Кошкин хмурился и был мною очень недоволен:

– Право, вам стоит найти более безобидное применение вашему любопытству. Это не просто семейное убийство из-за какого-нибудь наследства. Это революционеры, политика!

– Но вы это отрицали только что, за столом…

– Начальство из управления дало приказ не поднимать шумихи покамест и все отрицать… Вы же понимаете, что начнется в столице, ежели это и правда революционеры? Ведь с какой помпой мы заявили два года назад, что последний из них казнен и отныне с революционными настроениями в государстве покончено навсегда. А какой резонанс это вызовет в обществе! И снова, снова начнет буйствовать жандармерия, утихнувшая едва-едва, снова всех кого ни попадя станут таскать на допросы, снова за это, – он мотнул головой в сторону книжного шкафа, – можно будет загреметь в ссылку.

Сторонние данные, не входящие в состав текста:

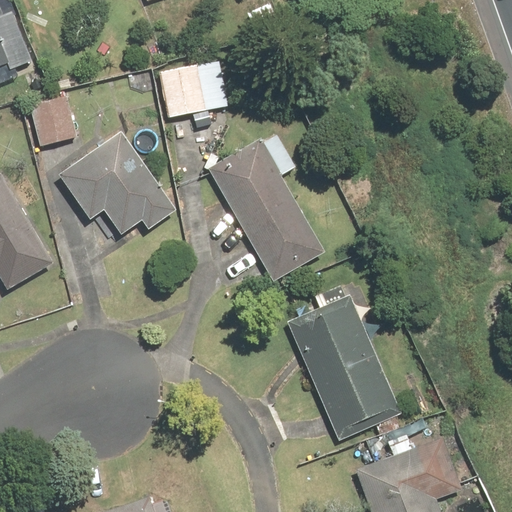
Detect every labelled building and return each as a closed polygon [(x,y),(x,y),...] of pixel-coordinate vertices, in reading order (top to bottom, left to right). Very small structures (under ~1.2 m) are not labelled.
[(0,0),(0,68),(12,64),(15,71),(38,62),(19,11),(7,16),(1,0),(0,0)] [(161,72),(169,118),(234,106),(225,59),(161,72)] [(71,94),(33,103),(44,147),(82,138),(71,94)] [(302,167),(277,126),(209,166),(278,283),(330,252),(286,177),(302,167)] [(183,209),(128,128),(62,172),(95,221),(109,211),(124,234),(147,219),(153,229),(183,209)] [(7,171),(0,174),(0,272),(10,289),(60,259),(7,171)] [(355,293),(290,321),(342,441),(407,413),(355,293)] [(448,436),(359,469),(374,511),(446,511),(441,496),(467,487),(448,436)] [(165,511),(160,495),(104,511),(165,511)]
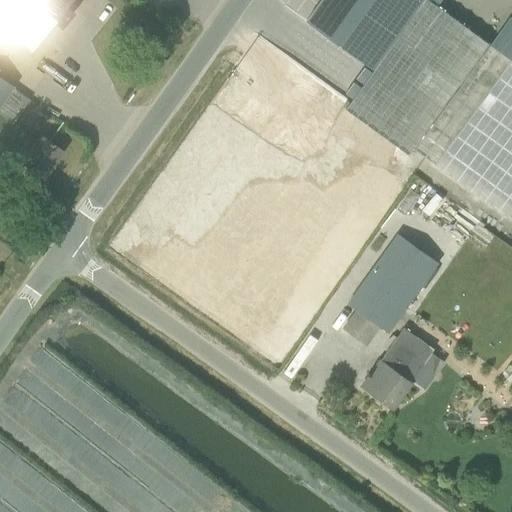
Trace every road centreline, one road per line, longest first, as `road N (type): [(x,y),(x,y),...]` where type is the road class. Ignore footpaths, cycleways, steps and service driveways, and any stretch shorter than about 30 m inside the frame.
road 1 (unclassified): [(426,511),(62,249)]
road 2 (unclassified): [(62,249),(240,0)]
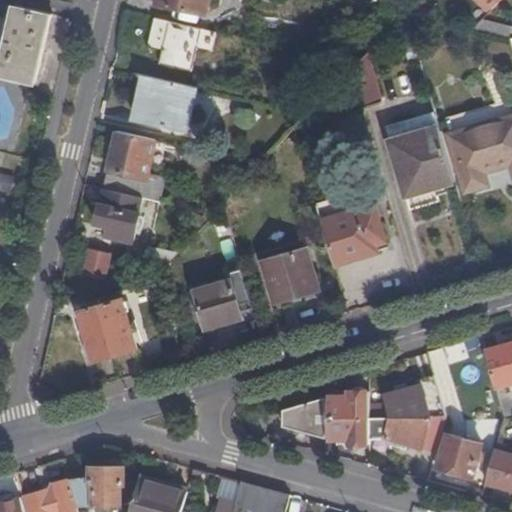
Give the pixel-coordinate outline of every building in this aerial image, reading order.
[(158,0),(158,2),(206,13),(209,0),(158,0)] [(0,18),(0,66),(2,67),(0,74),(36,82),(51,14),(16,6),(12,21),(0,18)] [(511,28),(482,21),(472,30),(511,40),(511,38),(511,28)] [(357,63),(350,70),(361,108),(378,104),(364,56),(357,63)] [(186,131),(196,88),(144,76),(139,101),(143,102),(139,120),(186,131)] [(511,101),(445,122),(465,191),(486,185),(482,173),(511,163),(511,167),(511,101)] [(453,181),(437,126),(388,140),(408,209),(437,201),(433,187),(453,181)] [(118,132),(104,190),(143,199),(160,203),(166,179),(149,175),(157,141),(118,132)] [(0,173),(0,190),(11,193),(14,177),(0,173)] [(143,199),(104,190),(96,224),(110,227),(108,237),(134,244),(136,233),(141,234),(142,228),(138,226),(143,199)] [(322,222),(346,215),(340,197),(317,204),(322,222)] [(322,222),(335,267),(369,257),(366,250),(376,248),(386,245),(375,207),(346,215),(322,222)] [(90,248),(85,273),(104,278),(110,253),(90,248)] [(320,289),(307,248),(264,260),(277,302),(320,289)] [(369,257),(378,254),(376,248),(366,250),(369,257)] [(168,254),(147,249),(144,261),(165,266),(168,254)] [(232,282),(197,291),(201,306),(204,315),(208,330),(244,319),(242,313),(255,310),(243,269),(230,273),(232,282)] [(277,302),(278,308),(294,303),(293,298),(277,302)] [(138,350),(123,299),(81,311),(87,332),(89,341),(95,363),(138,350)] [(201,306),(193,309),(195,318),(204,315),(201,306)] [(87,332),(81,334),(83,343),(89,341),(87,332)] [(511,344),(484,353),(504,418),(511,417),(511,409),(509,409),(503,387),(511,384),(511,344)] [(391,419),(447,419),(439,389),(410,394),(400,395),(385,398),(388,409),(391,419)] [(331,419),(371,419),(371,408),(370,393),(350,393),(350,398),(331,398),(331,419)] [(284,428),(326,439),(326,419),(326,399),(284,411),(284,428)] [(371,419),(391,419),(388,409),(371,408),(371,419)] [(371,445),(371,440),(371,419),(331,419),(331,440),(351,440),(351,445),(371,445)] [(384,440),(437,454),(447,419),(391,419),(371,419),(371,440),(384,440)] [(472,479),(481,445),(447,435),(438,470),(472,479)] [(511,457),(494,453),(485,483),(511,491),(511,457)] [(90,478),(69,480),(78,508),(92,507),(111,508),(111,505),(121,505),(121,485),(124,485),(123,468),(90,468),(90,478)] [(78,511),(78,508),(69,480),(49,486),(50,490),(23,498),(26,511),(78,511)] [(182,511),(187,493),(139,480),(130,511),(182,511)] [(285,511),(290,497),(243,483),(238,503),(235,511),(285,511)] [(0,511),(23,511),(20,499),(0,504),(0,511)] [(235,511),(238,503),(225,500),(221,511),(235,511)]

– Так, может, это и правильно? – с сомнением спросила я.

Кошкин тотчас кивнул:

– Правильно. Ежели за убийством генеральши стоят именно революционеры. Но… – он помялся, – чиновник из канцелярии градоначальника, что выдвинут на это дело, ясно дал понять, что есть основания в этом сомневаться. Мы говорили вот только что, часа три назад.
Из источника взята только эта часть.